Por otro lado, tenía un trabajo muy bien pagado, que se acomodaba a mis necesidades de tiempo como anillo al dedo, podía tener en él dos nutritivas y abundantes comidas entre cinco y seis días a la semana y había completado mis estudios de inglés y dos semestres adicionales en la Universidad con un decente promedio de calificaciones (3.3), y estaba preparándome para mejorar aun mas. En medio de todo esto, sentía la enorme satisfacción de no tener que comer la comida que yo mismo cocinaba y que diariamente me recordaba que no tenía vocación para chef.

Nuestros clientes en el restaurant eran principalmente gente que iba a los teatros vecinos (estábamos localizados en el centro mismo de la famosa área de los Teatros de Broadway), muy cerca de la famosa Times Square. Había entre ellos muchos turistas americanos y extranjeros que venían a la ciudad de Nueva York y no podían perderse una función de sus famosos teatros, también venían a menudo actores y actrices de los mismos teatros y yo tenía la oportunidad de dialogar con muchos de ellos. Algunos se mostraban muy amigables y complacidos de hablar conmigo, y al pagar sus cuentas se mostraban generosos a traves de sus propinas que nunca bajaba del 15% del valor de su cuenta, y a menudo llegaba hasta el 25 y 30 por ciento. Esto era la razón por la cual, al final de la semana, yo estaba ganando un salario (propinas incluidas), de más de $250, o un equivalente en dólares de ahora, de aproximadamente $2500 semanales. Era un platal para un joven como yo, nuevo en Nueva York y apenas en el proceso de adaptarme a la vida de esta linda y generosa ciudad. Como en la legislación tributaria de esos tiempos las propinas sólo eran sujetas a impuestos en la cantidad que el contribuyente deseaba declarar, el valor neto de mi salario era muy cerca del valor bruto.

Tenía como compañero del equipo de servicio en el restaurant a un ciudadano argentino de unos 35 años de edad que había sido algún tiempo atrás un actor secundario en los teatros de Buenos Aires. Se llamaba Horacio Capellatti y era muy ducho en el servicio a clientes como mesero. Horacio hablaba con ese agradablemente especial acento medio italiano de la gente de Buenos Aires, que hace que rápidamente los identifiquemos como “porteños”, ese hablar que pone casi siempre el acento en la última sílaba de las palabras y que arrastra las letras LL y Y, como si fueran una combinación de las letras sha. “Ché Rafael”, me llamaba y yo le decía Ché Horacio.

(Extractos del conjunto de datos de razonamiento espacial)

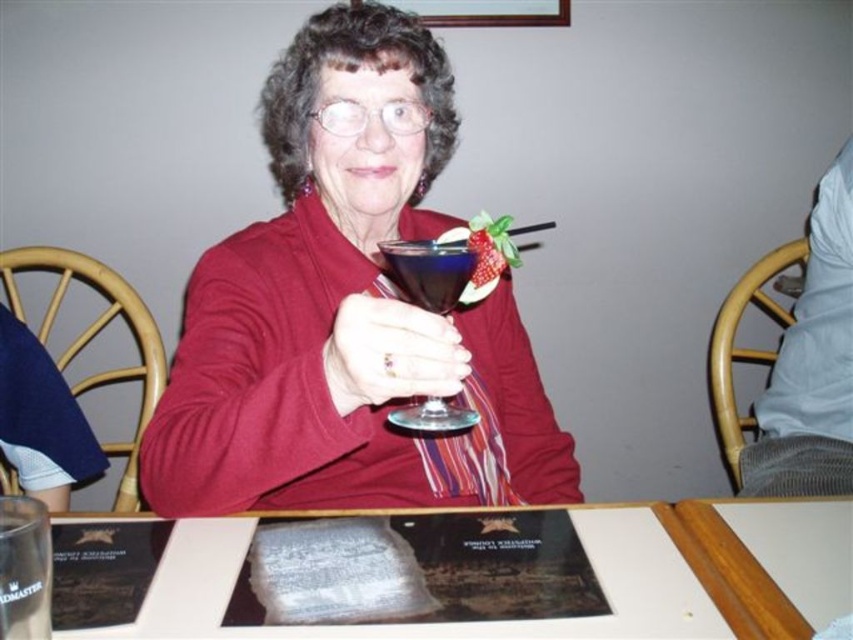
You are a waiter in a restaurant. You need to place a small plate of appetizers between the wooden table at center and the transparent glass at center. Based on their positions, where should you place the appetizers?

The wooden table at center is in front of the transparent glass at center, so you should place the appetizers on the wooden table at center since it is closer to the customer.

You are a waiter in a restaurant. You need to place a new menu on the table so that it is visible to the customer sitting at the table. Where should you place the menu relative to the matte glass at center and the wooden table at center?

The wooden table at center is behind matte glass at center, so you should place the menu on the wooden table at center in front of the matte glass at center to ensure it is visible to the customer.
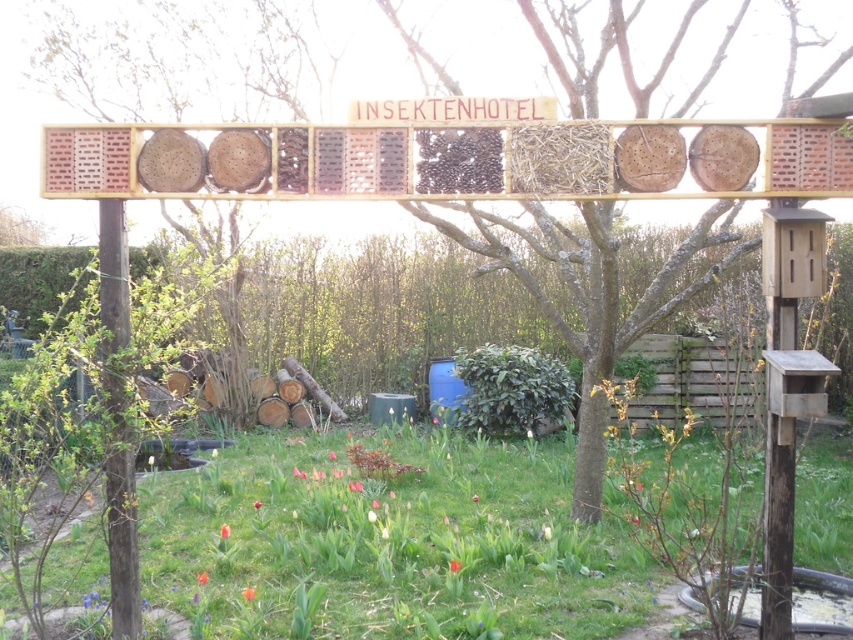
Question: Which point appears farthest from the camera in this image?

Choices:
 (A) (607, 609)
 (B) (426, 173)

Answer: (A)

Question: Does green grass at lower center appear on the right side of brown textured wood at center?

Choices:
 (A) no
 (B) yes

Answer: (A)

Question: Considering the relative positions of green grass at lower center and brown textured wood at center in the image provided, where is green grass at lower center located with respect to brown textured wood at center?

• [PROBLEMA PLANTEADO]:
Reproduce sin cambios el fragmento del texto sobre el restaurante que empieza en "Tenía como compañero" y termina en "decía Ché Horacio.".

• [RESPUESTA DEL EJERCICIO]:
Tenía como compañero del equipo de servicio en el restaurant a un ciudadano argentino de unos 35 años de edad que había sido algún tiempo atrás un actor secundario en los teatros de Buenos Aires. Se llamaba Horacio Capellatti y era muy ducho en el servicio a clientes como mesero. Horacio hablaba con ese agradablemente especial acento medio italiano de la gente de Buenos Aires, que hace que rápidamente los identifiquemos como “porteños”, ese hablar que pone casi siempre el acento en la última sílaba de las palabras y que arrastra las letras LL y Y, como si fueran una combinación de las letras sha. “Ché Rafael”, me llamaba y yo le decía Ché Horacio.